DOCUMENT SECTION |
________________

Pop culture wasn't necessarily wrong in that assessment, but it's all too easy to dismiss Mötley Crüe as simply another dinosaur-rock relic just because the band's commercial glory ended with 1989's Dr. Feelgood, the culmination of a five-album run that made them arguably the biggest band on the planet for a decade. They sold about 100 million albums in the '80s, and headlined the biggest, loudest, most theatrical and ridiculous tours.
In the years since, fans have been asked to weather multiple breakups and reunions, buy new music that's a pale imitation of "classics" like "Shout at the Devil" or "Girls, Girls, Girls," and attend concerts where the set lists remained essentially unchanged from the glory days. And many did so willingly, because Mötley Crüe just might be the last of the dying breed of over-the-top, hedonistic rock bands.
Look at the top of the pop charts from any point the past few years. It's pretty hard to find any rock 'n' roll. That's where the Crüe lived in their heyday, planting albums and singles alongside the likes of Whitney Houston, Prince, Bruce Springsteen and Michael Jackson while leading a crew of less-worthy cheese-metal clones to the top of the charts with them. Remember FireHouse? Danger Danger? Britny Fox? Probably not, but they all had their 15 minutes on the radio and MTV in the late '80s and early '90s, thanks to the trail blazed by the Crüe's Nikki Sixx, Vince Neil, Tommy Lee and Mick Mars.

________________

PROBLEM REQUIREMENTS |
Please pick up the Mötley Crüe article after its last sentence and carry it on. The items are separate material and are not part of the Mötley Crüe article.

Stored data
________________

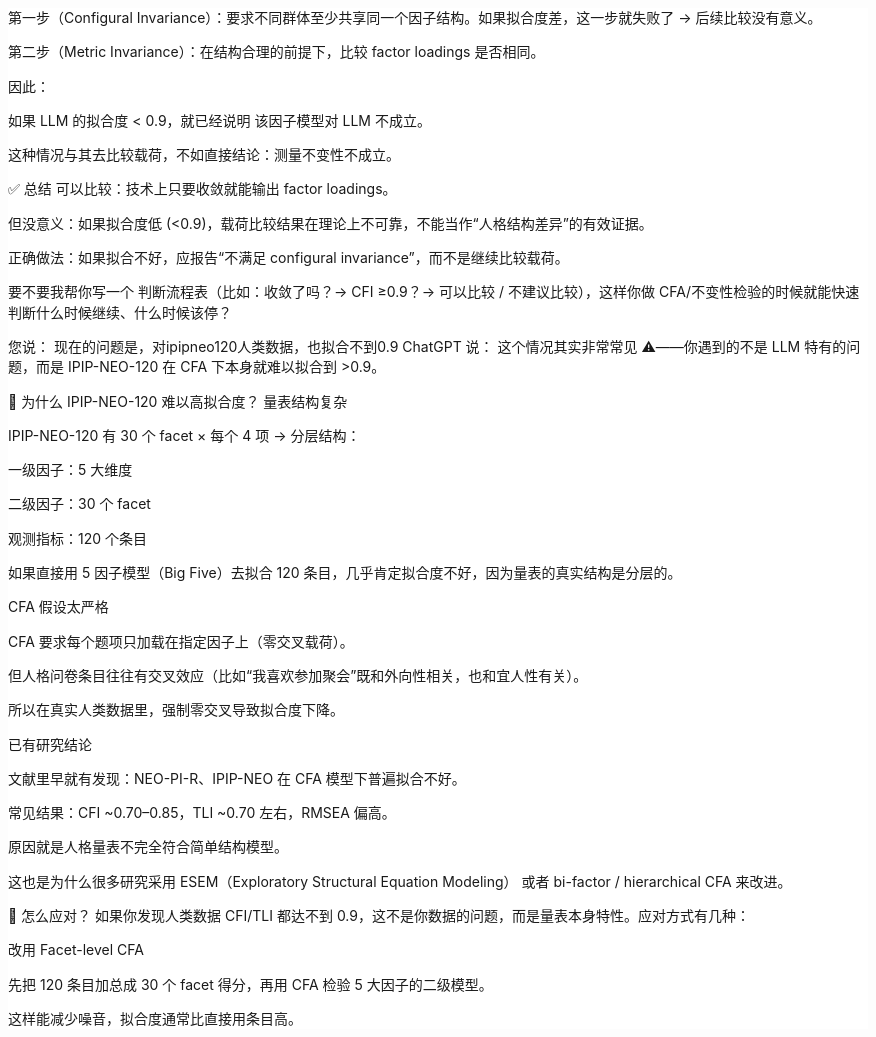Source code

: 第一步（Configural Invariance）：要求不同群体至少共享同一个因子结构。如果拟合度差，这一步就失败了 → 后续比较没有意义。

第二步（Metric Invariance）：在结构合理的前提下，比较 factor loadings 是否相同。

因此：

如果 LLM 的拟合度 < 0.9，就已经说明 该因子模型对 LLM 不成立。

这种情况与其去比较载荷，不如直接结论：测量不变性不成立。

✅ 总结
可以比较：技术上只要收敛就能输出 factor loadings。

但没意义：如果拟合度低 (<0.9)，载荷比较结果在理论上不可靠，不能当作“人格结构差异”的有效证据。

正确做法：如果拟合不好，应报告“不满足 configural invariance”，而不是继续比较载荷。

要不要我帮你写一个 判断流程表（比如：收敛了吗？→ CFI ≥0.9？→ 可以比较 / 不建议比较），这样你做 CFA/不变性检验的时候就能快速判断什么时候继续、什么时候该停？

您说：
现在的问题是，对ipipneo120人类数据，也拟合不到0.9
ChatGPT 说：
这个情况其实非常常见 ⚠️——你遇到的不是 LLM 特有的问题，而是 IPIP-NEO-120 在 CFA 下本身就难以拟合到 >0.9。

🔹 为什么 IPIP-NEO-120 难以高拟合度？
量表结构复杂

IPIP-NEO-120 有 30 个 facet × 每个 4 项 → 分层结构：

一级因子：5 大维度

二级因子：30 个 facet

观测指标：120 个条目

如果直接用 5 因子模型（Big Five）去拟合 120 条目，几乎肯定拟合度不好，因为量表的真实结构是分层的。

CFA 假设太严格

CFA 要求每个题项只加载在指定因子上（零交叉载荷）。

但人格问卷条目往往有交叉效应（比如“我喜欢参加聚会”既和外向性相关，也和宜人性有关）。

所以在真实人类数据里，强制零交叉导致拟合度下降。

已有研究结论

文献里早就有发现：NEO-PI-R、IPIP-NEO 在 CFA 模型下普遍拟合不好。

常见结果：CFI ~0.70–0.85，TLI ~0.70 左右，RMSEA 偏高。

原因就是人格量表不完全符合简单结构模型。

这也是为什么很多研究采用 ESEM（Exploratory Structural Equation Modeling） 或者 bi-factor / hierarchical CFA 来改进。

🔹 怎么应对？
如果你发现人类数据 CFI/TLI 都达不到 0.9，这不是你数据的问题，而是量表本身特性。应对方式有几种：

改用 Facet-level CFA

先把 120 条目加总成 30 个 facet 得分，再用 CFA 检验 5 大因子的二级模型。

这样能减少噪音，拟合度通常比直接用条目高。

________________

EXERCISE RESULT |
Mötley Crüe claims the tour stopping in Spokane Nov. 22 is their last — they signed a "contract" at a press conference/publicity stunt stating the band would never play again after 2015. But we've heard that before from all manner of retro acts trying to juice ticket sales. So if this is the end, let's give the band their due and acknowledge some of the groundbreaking aspects of their career, for good or otherwise:
They were trailblazers in stylistic shape-shifting: Madonna gets a lot of credit for changing her look and her sound with every album during her '80s heyday. That generally doesn't fly in the hard rock/metal world. People want AC/DC or Judas Priest to look and sound the same on every song and every tour. The Crüe mixed it up constantly and just kept getting more popular, whether toying with Satanic imagery on '83's Shout at the Devil, glamming it up in pink and pastels on '85's Theatre of Pain or sporting jeans and black leather for '87's Girls, Girls, Girls.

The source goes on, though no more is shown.